At block 4006, the protective cover 430 may be configured to engage and cover the plurality of apertures 412 within the perimeter 424 defined along the portion of the crown 409. As discussed above, the protective cover 430 may be a film or tape made from a polycarbonate or plastic material having an adhesive on one side that permits the protective cover 430 to adhere to and cover either a portion or the entire crown 409, while in another embodiment the protective cover 430 may be rigid cover that is structurally engaged along the perimeter 424 defined by the recess 428 to cover the plurality of apertures 412. In either of these arrangements, the protective cover 430 permits the area of the second region 420 of the crown 409, for example the recess 428, to be at the same level as the first region 418 of the crown 409; however, the apparatus, articles of manufacture, and methods described herein are not limited in this regard.

Although a particular order of actions is illustrated in FIG. 28, these actions may be performed in other temporal sequences. For example, two or more actions depicted in FIG. 28 may be performed sequentially, concurrently, or simultaneously. Alternatively, two or more actions depicted may be performed in reversed order. Further, one or more actions depicted in FIG. 28 may not be performed at all. The apparatus, methods, and articles of manufacture described herein are not limited in this regard.

★ ★ ★ ★

* Exercise instructions *
What does the patent excerpt read like from "Although a particular" through "manufacture described herein are not limited in this regard." if you switch every "FIG. 28" to "FIG. 30"?

* Recorded information *
★ ★ ★ ★

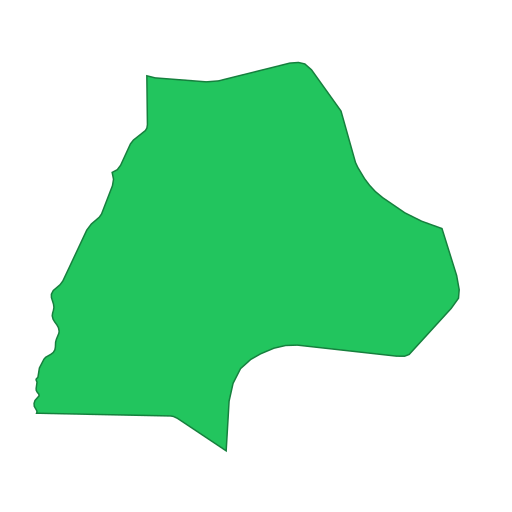 the border of Kassala, rotated 186°
{"feature_id": "SDN-884", "entity_name": "Kassala", "entity_type": "State", "adm_level": 1, "iso_a3": "SDN", "parent_name": "Sudan", "parent_adm1": "", "projection": "orthographic", "projection_center": [36.251, 15.89], "detail": "fine", "context": "isolated", "style": "filled", "palette": "green", "viewbox_px": 512, "rotation_deg": 186, "n_neighbors": 0, "source": "natural_earth", "source_scale": "10m", "svg_char_len": 1349}
<svg xmlns="http://www.w3.org/2000/svg" viewBox="0 0 512 512"><g transform="rotate(186 256 256)"><path d="M451.4,172.5L452.4,175.2L452.3,177.9L451.8,180.6L451.6,183.9L452.4,187.1L455.1,193.3L455.5,196.6L454.0,200.5L447.9,206.9L445.5,210.9L440.6,224.9L434.0,243.9L427.0,264.1L423.1,270.6L415.9,278.2L414.0,281.6L406.1,310.9L405.7,317.4L407.8,324.1L403.0,327.3L400.1,332.1L392.6,354.3L390.0,358.5L379.1,369.2L377.9,371.8L377.7,375.2L379.4,389.7L382.4,415.3L383.4,423.8L374.9,422.6L323.6,424.0L311.7,426.2L242.5,451.4L234.0,452.9L227.5,452.1L220.2,446.9L186.6,409.0L166.8,359.3L164.0,354.7L156.1,344.2L150.5,338.2L144.1,332.6L136.2,327.3L112.5,314.5L94.9,307.9L73.9,302.7L54.4,257.5L50.4,243.7L50.2,235.2L56.4,224.3L93.4,174.1L97.7,171.9L105.8,171.1L205.6,171.7L217.2,170.1L228.5,166.2L241.2,159.2L250.4,152.6L259.6,142.4L265.5,127.0L267.6,108.9L265.3,59.1L317.3,86.4L321.4,87.8L324.1,88.0L457.8,76.7L457.5,77.9L457.9,79.3L460.8,83.3L461.3,86.2L460.7,89.2L457.1,94.3L457.6,96.0L459.2,97.5L460.5,99.4L460.8,101.3L460.6,107.4L460.8,108.0L461.6,109.4L461.8,110.3L461.6,110.9L460.5,112.2L460.2,112.8L459.7,122.0L456.1,131.2L454.6,133.3L449.7,136.8L447.5,138.9L446.2,141.7L446.0,144.5L446.3,149.4L445.8,152.4L444.0,158.5L443.9,160.6L445.0,164.1L446.9,166.8L449.2,169.3L451.3,172.1L451.4,172.5Z" fill="#22c55e" stroke="#15803d" stroke-width="1.5"/></g></svg>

★ ★ ★ ★

* Solution to this problem *
Although a particular order of actions is illustrated in FIG. 30, these actions may be performed in other temporal sequences. For example, two or more actions depicted in FIG. 30 may be performed sequentially, concurrently, or simultaneously. Alternatively, two or more actions depicted may be performed in reversed order. Further, one or more actions depicted in FIG. 30 may not be performed at all. The apparatus, methods, and articles of manufacture described herein are not limited in this regard.